About thirty minutes into the new feature Kung Fu Panda from Dreamworks animation, I found myself thinking, "Wow, Pixar really IS amazing." This non-Pixar film has lots of beautiful CGI, but after the added meaning we're used to from the Nemo/Incredibles/Toy Story people, this movie feels empty - like a Prada suit on a hanger. If we've learned anything from Pixar, it's that even kids movies can have, and indeed, deserve, a meaning. But it is certainly tough to do - as Dreamworks proves by this latest inadequate attempt at kids' entertainment.
And in the interests of full-disclosure, I have a bet riding on what I predict to be the ultimate box-office failure of this project. Mark, a friend of mine from Paramount is going to take me to a really, really nice dinner at Citrus at the old Hollywood Athletic Club, when Kung Fu Panda does NOT make $250 million at the box office. He thinks it will. Confucious say, "He who make bets against Sicilians spend great deal on dinner."
Now, Kung Fu Panda isn't mind-numbingly embarrassing, like, you know, a Walden kids' movie. The animation here is gorgeous. Lots of lovely images of a fairylandish China of long ago. It just doesn't amount to much. At a party yesterday, I expressed this thought to a friend who works over at Paramount and he shrugged, "Well, they went ahead without a script. They just had an idea about doing something in China because of the Olympics this year, and then they set on it having Kung Fu because it is so popular, and then animal characters because it's for kids. But they had no story, when the animators just started drawing animal characters in Kung Fu fights. The story really got pieced together by the story editors." Eggzackly. And it shows. Pixar, takes fourteen months working out their stories. Ahem. Oh well.
There are a myriad of disjointed themes here. For the first hour, the movie seems to be arguing that fat pandas have no reason to live. Then, in the second hour, when the fat panda saves the day, the message seems to be that fat pandas have all the advantages as Kung Fu fighters over disciplined, well-trained, hard-working and committed Tigers, Monkeys, Snakes and Praying Mantis-es (what is the plural of that last word anyway?). And, of course, I don't agree with that. There is also a mostly incoherent message about relying on yourself and not looking for external helps ("there is no secret ingredient"), which I also didn't agree with.
I never really bonded with the main character here. A kind of dumb, fat panda who is a big fan of Kung Fu while making noodles in his family's shop, Po gets accidentally recruited to save the world from a bad, bad cat (I think -- maybe a lion, except he was kind of bluish) who is the greatest Kung Fu fighter of all time.

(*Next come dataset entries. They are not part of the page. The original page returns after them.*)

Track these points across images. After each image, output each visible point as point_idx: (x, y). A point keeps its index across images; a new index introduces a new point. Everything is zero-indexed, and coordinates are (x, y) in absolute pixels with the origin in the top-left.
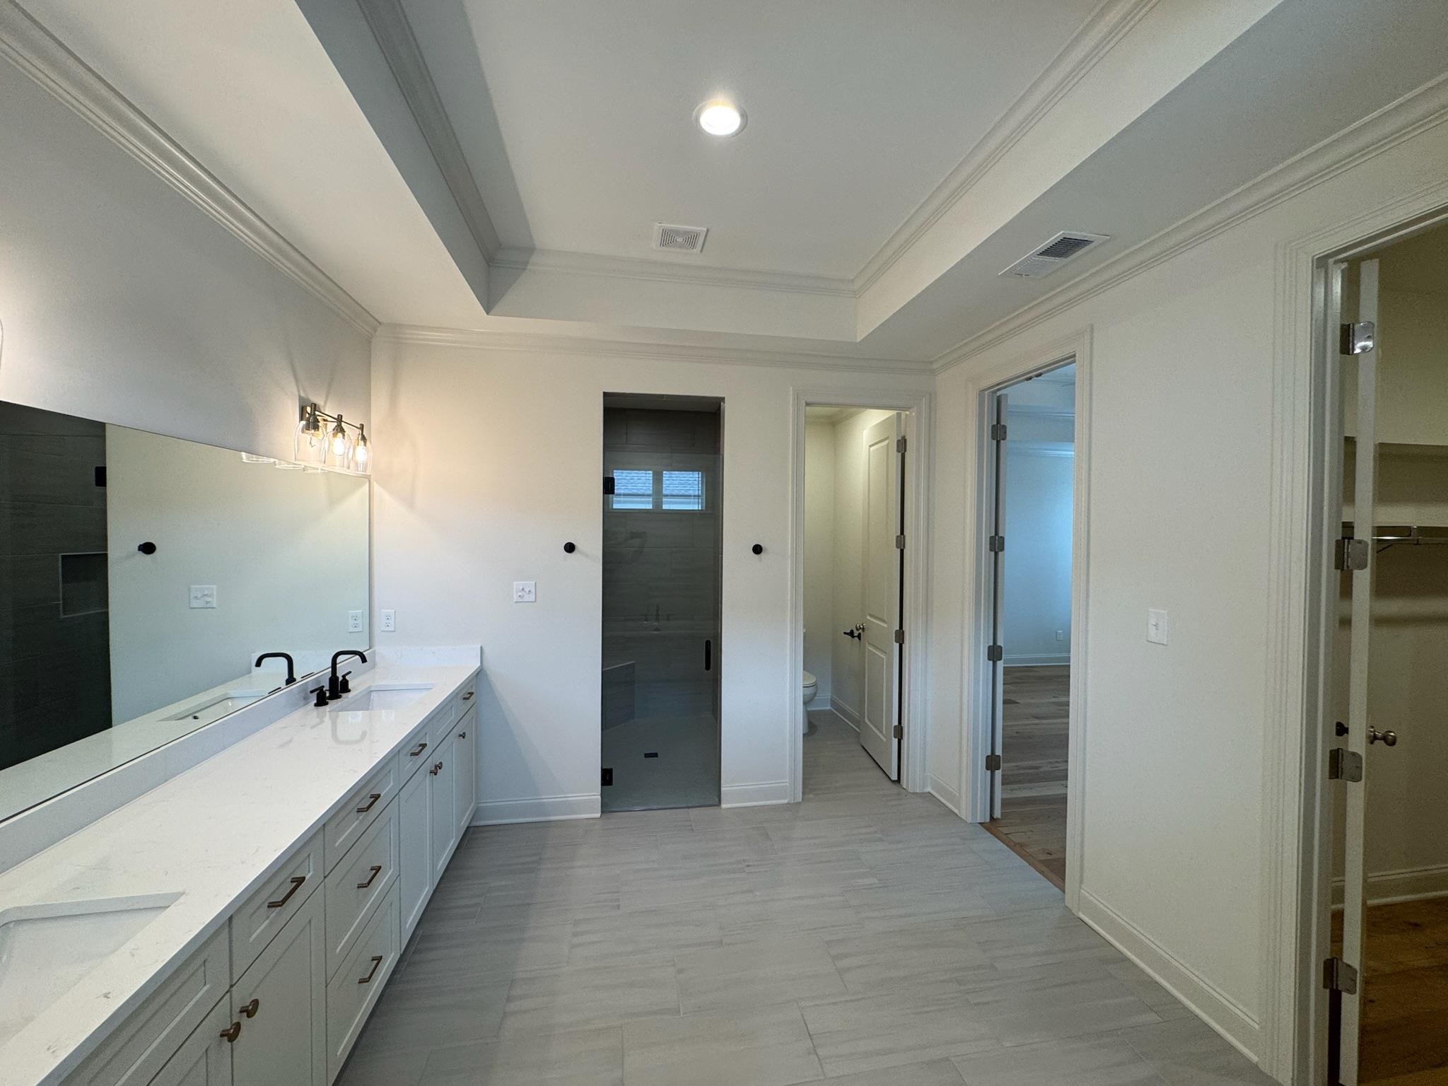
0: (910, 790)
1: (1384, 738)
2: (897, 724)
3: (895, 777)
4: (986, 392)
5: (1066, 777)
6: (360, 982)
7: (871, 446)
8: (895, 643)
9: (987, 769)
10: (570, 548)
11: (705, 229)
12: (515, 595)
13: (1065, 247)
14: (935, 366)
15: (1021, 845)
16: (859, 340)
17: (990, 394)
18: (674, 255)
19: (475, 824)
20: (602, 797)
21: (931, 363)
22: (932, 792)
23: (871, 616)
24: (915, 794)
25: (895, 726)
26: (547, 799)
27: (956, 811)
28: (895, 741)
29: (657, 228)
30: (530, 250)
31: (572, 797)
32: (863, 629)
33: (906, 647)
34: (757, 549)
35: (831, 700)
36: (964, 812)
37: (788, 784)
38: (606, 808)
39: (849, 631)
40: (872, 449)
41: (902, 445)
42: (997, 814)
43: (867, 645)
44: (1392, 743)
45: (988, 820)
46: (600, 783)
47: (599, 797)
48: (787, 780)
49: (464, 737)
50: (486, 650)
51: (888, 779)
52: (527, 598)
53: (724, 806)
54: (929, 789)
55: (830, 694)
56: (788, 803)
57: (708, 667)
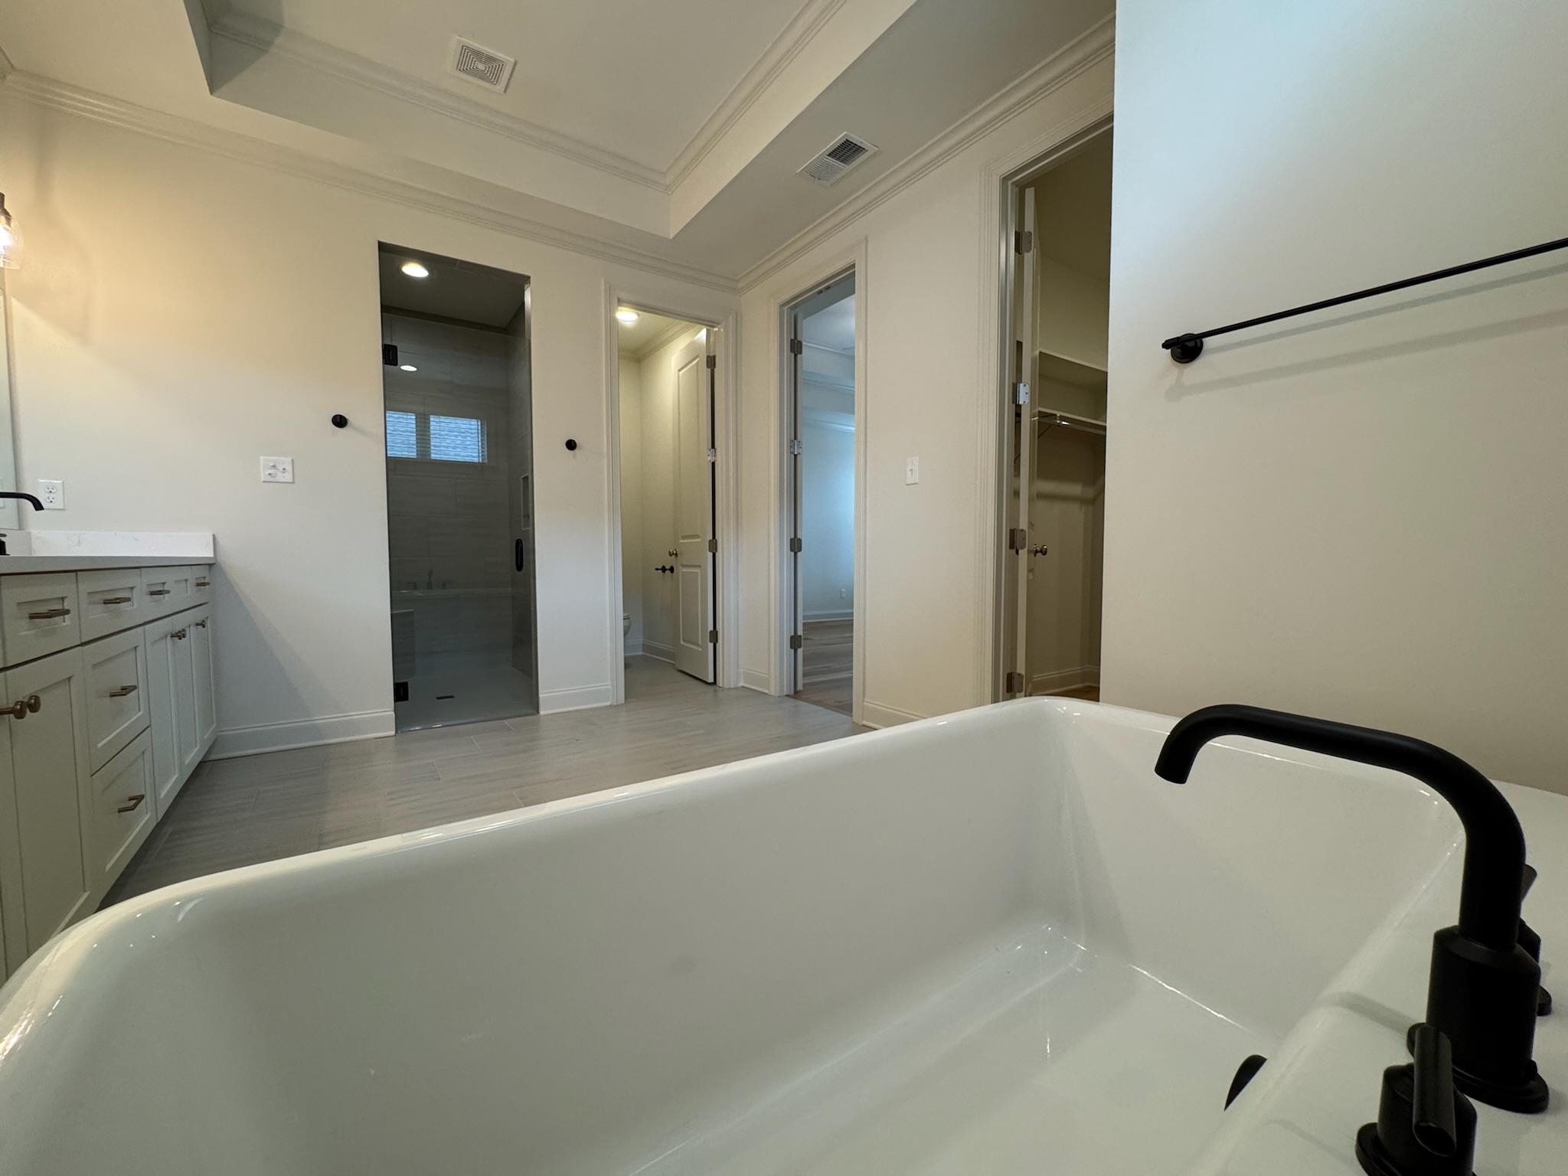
0: (726, 686)
1: (1041, 551)
2: (712, 629)
3: (711, 680)
4: (785, 308)
5: (852, 669)
6: (119, 812)
7: (679, 370)
8: (709, 553)
9: (791, 648)
10: (340, 421)
11: (513, 60)
12: (262, 475)
13: (847, 151)
14: (741, 285)
15: (820, 701)
16: (671, 237)
17: (789, 310)
18: (473, 87)
19: (213, 757)
20: (395, 712)
21: (737, 281)
22: (746, 685)
23: (684, 538)
24: (729, 689)
25: (711, 632)
26: (320, 719)
27: (767, 691)
28: (711, 645)
29: (455, 42)
30: (276, 27)
31: (355, 715)
32: (676, 554)
33: (719, 555)
34: (571, 445)
35: (643, 645)
36: (773, 690)
37: (609, 687)
38: (402, 722)
39: (660, 567)
40: (681, 373)
41: (711, 362)
42: (800, 687)
43: (680, 567)
44: (1044, 552)
45: (792, 693)
46: (393, 699)
47: (393, 713)
48: (609, 683)
49: (204, 626)
50: (219, 539)
51: (704, 685)
52: (281, 477)
53: (542, 712)
54: (741, 684)
55: (642, 639)
56: (611, 706)
57: (519, 567)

I was never really on Po's side just because he was set up for us to be amiably resilient (-- that is until he decides to quit and has to be talked into staying at the cause by the talking turtle who spent half the movie channeling Yoda). It felt like he was the product of a bunch of animators reaching for cliched character elements as opposed to a cogent, fresh personality. I think little kids might be okay with Po's weaknesses as a hero, but older ones - like 8 year olds and above - are going to be disengaged.
And there's a problem with that because this project is quite brutal. Granted, it's animated brutality, but fully half the film is spent in characters getting the sh*t kicked out of them in visually creative ways. And I'm not sure I would want my six year old to sit there digesting all those kicks, slams, grunts, crashes, stompings, and falls from impossibly high altitudes. Somebody with an expertise in child development help me out here. Do six year olds distinguish that readily between CGI violence and the real thing?
I am not going to pan the panda here, but I am not going to give it the coveted two karate chops straight up either. It's got some cute stuff in it, but, well, they really all can't be Pixar movies.